- Goal of the exercise:
A faithful transcript of every entry is required; pictures do not belong in it.

(Records from a data collection)
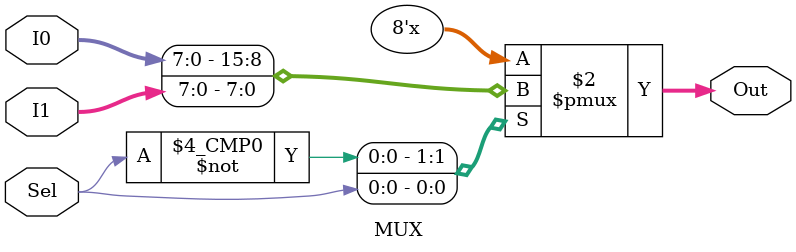
<source format=v>
module MUX#(parameter WIDTH = 8)
(   input      [WIDTH-1:0]    I0,
    input      [WIDTH-1:0]    I1,
    input                     Sel,
    output reg [WIDTH-1:0]    Out
);
  always @(*)
        case(Sel)
            0:          Out = I0;
            1:          Out = I1;
            default:    Out = 0;
        endcase
endmodule
</source>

- Answer box:
<source format=v>
module MUX#(parameter WIDTH = 8)
(   input      [WIDTH-1:0]    I0,
    input      [WIDTH-1:0]    I1,
    input                     Sel,
    output reg [WIDTH-1:0]    Out
);
  always @(*)
        case(Sel)
            0:          Out = I0;
            1:          Out = I1;
            default:    Out = 0;
        endcase
endmodule
</source>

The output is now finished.